# TASK DESCRIPTION:
Please copy out everything from the start of the rows below down to the line containing "10: (16, 67)", with both ends included. Leave the pictures out of your copy.

DATA RECORDS Block Start

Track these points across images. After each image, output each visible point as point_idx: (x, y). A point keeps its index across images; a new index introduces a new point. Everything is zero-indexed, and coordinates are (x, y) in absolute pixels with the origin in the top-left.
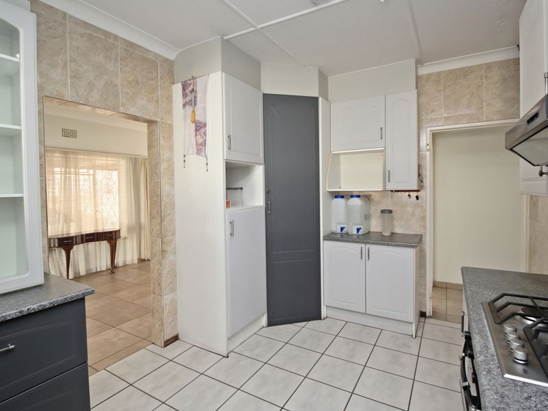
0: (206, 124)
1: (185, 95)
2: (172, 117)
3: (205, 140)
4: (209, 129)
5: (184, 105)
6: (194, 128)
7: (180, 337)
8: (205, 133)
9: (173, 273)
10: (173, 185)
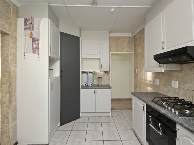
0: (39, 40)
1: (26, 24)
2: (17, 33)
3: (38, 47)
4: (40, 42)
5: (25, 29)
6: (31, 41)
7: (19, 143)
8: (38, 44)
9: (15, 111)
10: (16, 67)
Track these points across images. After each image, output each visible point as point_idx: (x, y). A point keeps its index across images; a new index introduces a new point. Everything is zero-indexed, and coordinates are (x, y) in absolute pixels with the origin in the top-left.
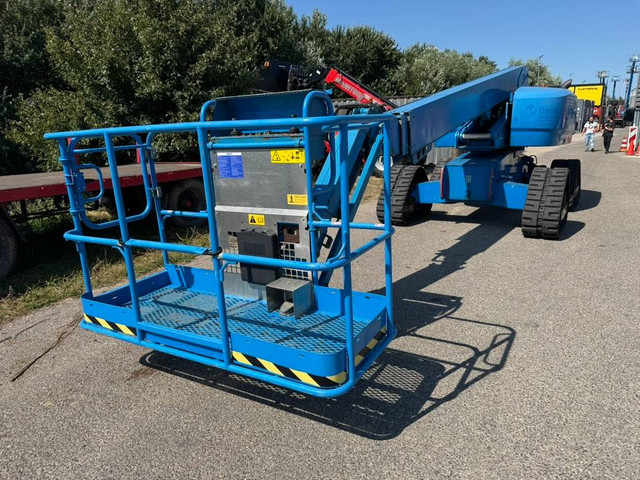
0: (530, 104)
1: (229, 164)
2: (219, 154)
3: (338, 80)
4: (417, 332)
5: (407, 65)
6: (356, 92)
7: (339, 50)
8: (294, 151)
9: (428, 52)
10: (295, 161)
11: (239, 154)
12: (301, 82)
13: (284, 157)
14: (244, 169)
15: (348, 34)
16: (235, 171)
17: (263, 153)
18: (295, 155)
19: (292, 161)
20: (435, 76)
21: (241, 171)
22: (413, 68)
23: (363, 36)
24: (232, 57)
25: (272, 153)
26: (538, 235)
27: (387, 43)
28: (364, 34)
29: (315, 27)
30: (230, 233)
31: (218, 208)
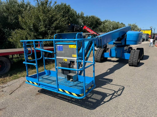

DATA RECORDS Block End

# ANSWER TO THIS EXERCISE:
Track these points across images. After each image, output each visible point as point_idx: (x, y). A point keeps its index across images; a new index introduces a new point. Everything is zero-indexed, and coordinates are (x, y) in absolute pixels with the origin in the top-left.
0: (206, 124)
1: (185, 95)
2: (172, 117)
3: (205, 140)
4: (209, 129)
5: (184, 105)
6: (194, 128)
7: (180, 337)
8: (205, 133)
9: (173, 273)
10: (173, 185)
0: (39, 40)
1: (26, 24)
2: (17, 33)
3: (38, 47)
4: (40, 42)
5: (25, 29)
6: (31, 41)
7: (19, 143)
8: (38, 44)
9: (15, 111)
10: (16, 67)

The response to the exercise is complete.